No país mais rico do mundo, com maior quantidade de Ferraris, esperava encontrar mais igualdade. Era difícil não acreditar que aquilo era uma forma de escravidão moderna"
"Eu ganhava bem, mas também gastava bem. Embora não pagasse aluguel, tudo é muito caro, uma compra de supermercado para uma semana sai por quase R$ 2 mil. Mas essas pessoas, que muitas vezes dividem apartamentos de 50 metros quadrados em três ou quatro indivíduos rachando as despesas, na maioria das vezes estão lá para enviar dinheiro para suas famílias".
Mikaela detalha a distorção. Em uma população atual de perto de três milhões de almas (o estado de Sergipe tem 2,5 milhões), apenas 10% são qatari "raiz" (os demais 90% são estrangeiros, de mais de cem países, mas notadamente da Índia, Bangladesh, Paquistão e nações árabes em conflito). Mas são os que pilotam Ferraris e Lamborghinis.
Não existe classe baixa ou media no Qatar, só ricos e muitos ricos. Também não existe mais o qatari 'do campo'. O qatari padrão não trabalha, porque ganha um percentual dos lucros do país, que tem 15% do gás do mundo e grandes investimentos diversificados no exterior. No Reino Unido, o Qatar tem mais terras que a família real"
"Você não vê, por exemplo, um qatari no metrô — que, aliás, é espetacular. O dia deles começa tarde, Doha só funciona pra valer lá pelas dez ou onze da manhã. Nessa hora, um qatari padrão está procurando um café luxuoso que lhe agrade para passar umas três horas por lá nas mídias sociais, antes de ir para os grandes shoppings", conta.
Tudo no país, ela afirma, é luxo, extravagância, ostentação, temas que costumeiramente pautam muitas das conversas de qataris com quem conviveu — e que com ela simpatizavam por trazer à mesa histórias de suas muitas viagens.

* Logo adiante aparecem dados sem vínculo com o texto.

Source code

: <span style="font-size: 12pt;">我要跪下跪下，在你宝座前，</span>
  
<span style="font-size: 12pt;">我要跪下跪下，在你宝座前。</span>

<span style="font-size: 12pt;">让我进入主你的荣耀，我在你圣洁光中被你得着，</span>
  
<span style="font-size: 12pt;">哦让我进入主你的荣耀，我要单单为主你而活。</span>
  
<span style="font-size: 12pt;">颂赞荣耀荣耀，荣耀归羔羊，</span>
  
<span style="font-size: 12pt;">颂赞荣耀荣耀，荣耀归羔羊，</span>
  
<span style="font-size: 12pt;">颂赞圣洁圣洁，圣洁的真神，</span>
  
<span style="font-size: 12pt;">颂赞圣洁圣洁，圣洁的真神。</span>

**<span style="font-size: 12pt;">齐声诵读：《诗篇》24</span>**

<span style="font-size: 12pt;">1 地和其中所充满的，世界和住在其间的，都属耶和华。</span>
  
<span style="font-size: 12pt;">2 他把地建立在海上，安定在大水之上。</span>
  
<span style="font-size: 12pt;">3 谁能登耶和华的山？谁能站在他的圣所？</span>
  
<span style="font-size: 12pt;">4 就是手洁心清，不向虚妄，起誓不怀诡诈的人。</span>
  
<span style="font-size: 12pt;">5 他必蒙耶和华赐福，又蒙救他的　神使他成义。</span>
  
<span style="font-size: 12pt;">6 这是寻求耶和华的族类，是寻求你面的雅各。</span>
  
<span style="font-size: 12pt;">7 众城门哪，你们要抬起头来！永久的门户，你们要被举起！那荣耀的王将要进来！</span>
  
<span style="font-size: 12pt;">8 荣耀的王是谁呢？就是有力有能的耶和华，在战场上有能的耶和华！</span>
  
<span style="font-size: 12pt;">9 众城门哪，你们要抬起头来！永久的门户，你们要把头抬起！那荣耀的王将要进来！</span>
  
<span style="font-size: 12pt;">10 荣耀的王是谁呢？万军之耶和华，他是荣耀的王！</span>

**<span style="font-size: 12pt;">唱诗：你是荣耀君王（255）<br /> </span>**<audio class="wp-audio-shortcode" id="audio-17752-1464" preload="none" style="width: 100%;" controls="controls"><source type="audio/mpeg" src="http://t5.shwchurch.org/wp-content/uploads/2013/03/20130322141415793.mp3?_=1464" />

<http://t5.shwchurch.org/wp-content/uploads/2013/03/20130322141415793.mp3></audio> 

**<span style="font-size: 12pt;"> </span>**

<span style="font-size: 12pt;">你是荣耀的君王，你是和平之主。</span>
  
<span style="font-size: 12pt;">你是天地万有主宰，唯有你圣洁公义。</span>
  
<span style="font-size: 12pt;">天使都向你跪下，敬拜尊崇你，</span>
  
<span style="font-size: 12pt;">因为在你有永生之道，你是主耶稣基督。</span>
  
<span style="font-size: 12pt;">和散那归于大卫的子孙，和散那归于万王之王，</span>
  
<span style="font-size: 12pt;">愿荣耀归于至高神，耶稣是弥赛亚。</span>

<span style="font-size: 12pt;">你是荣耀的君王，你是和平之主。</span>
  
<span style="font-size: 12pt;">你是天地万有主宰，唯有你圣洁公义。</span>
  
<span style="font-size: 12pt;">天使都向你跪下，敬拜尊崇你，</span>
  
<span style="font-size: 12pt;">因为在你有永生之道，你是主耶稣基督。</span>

Os menos milionários moram em Doha, e os mais ricos, em palácios fora da cidade, guarnecidos por escolta armada"
Ela analisa esse estilo de vida como ultrarrico, mas brega, "já que só as gerações mais novas costumam buscar novas experiências, viajar ou mudar para o exterior, seja por turismo ou para estudar".
Mais revelações. "Não existe no Qatar, por exemplo, um gerente de restaurante qatari. Tudo são os estrangeiros, inclusive as lojas e bazares dos souqs, que quando raramente pertencem a qataris, é coisa de décadas, famílias muito antigas".
Quando um estrangeiro mais graduado aporta por lá para morar, ou já veio empregado por multinacionais, ou casou com qatari — Mikaela conheceu uma brasileira casada com um piloto da Qatar Airways.
"E se por acaso uma qatari bilionária decide 'trabalhar', o marido monta pra ela uma franquia Chanel ou Rolex. Mas ela quase nunca vai, quem toca o negócio são os empregados estrangeiros", conta.